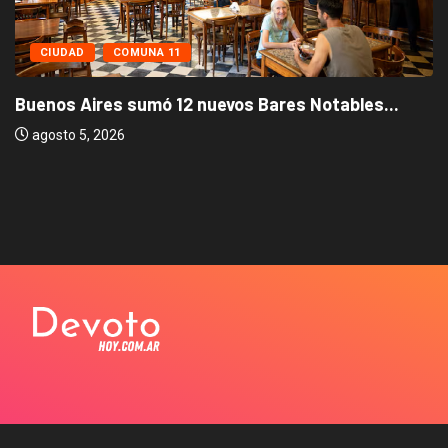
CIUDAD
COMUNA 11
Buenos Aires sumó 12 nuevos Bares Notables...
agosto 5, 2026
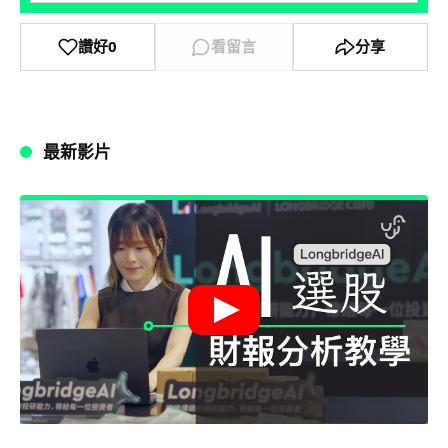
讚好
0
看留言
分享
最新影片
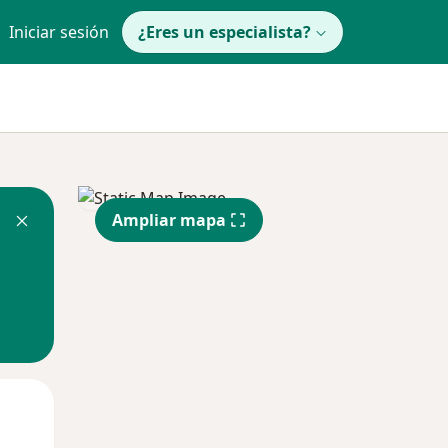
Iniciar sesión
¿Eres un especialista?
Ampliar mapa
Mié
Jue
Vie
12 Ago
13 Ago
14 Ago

- - - - - - -

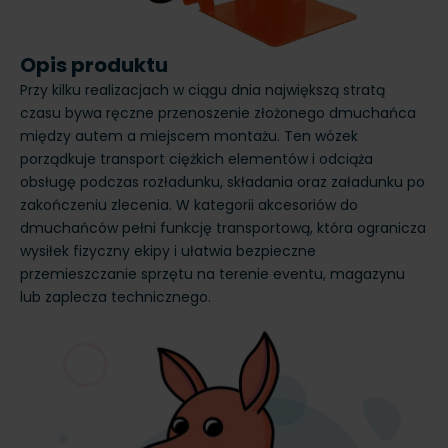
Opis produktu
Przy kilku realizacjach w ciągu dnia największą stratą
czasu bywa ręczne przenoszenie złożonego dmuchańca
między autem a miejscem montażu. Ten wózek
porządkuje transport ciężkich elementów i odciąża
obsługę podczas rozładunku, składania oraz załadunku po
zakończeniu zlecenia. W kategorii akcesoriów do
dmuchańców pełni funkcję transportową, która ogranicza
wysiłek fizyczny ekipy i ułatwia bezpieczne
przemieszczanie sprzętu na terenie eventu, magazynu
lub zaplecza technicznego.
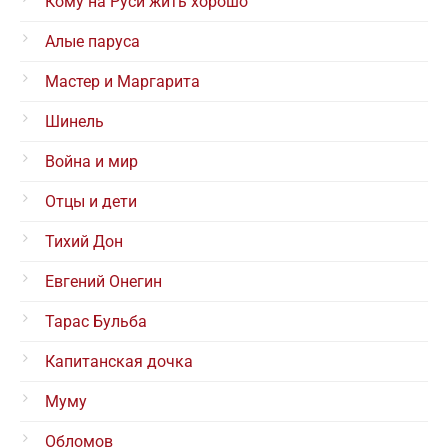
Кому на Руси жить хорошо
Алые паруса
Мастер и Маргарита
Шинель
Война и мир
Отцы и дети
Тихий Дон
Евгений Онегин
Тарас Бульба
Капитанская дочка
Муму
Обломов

- - - - - - -

The problem: Wherever the line holding "Opis produktu" falls in the entries above, copy exactly from it through the line holding "zakończeniu zlecenia. W", inclusive, and add nothing.

Your solution:
Opis produktu
Przy kilku realizacjach w ciągu dnia największą stratą
czasu bywa ręczne przenoszenie złożonego dmuchańca
między autem a miejscem montażu. Ten wózek
porządkuje transport ciężkich elementów i odciąża
obsługę podczas rozładunku, składania oraz załadunku po
zakończeniu zlecenia. W kategorii akcesoriów do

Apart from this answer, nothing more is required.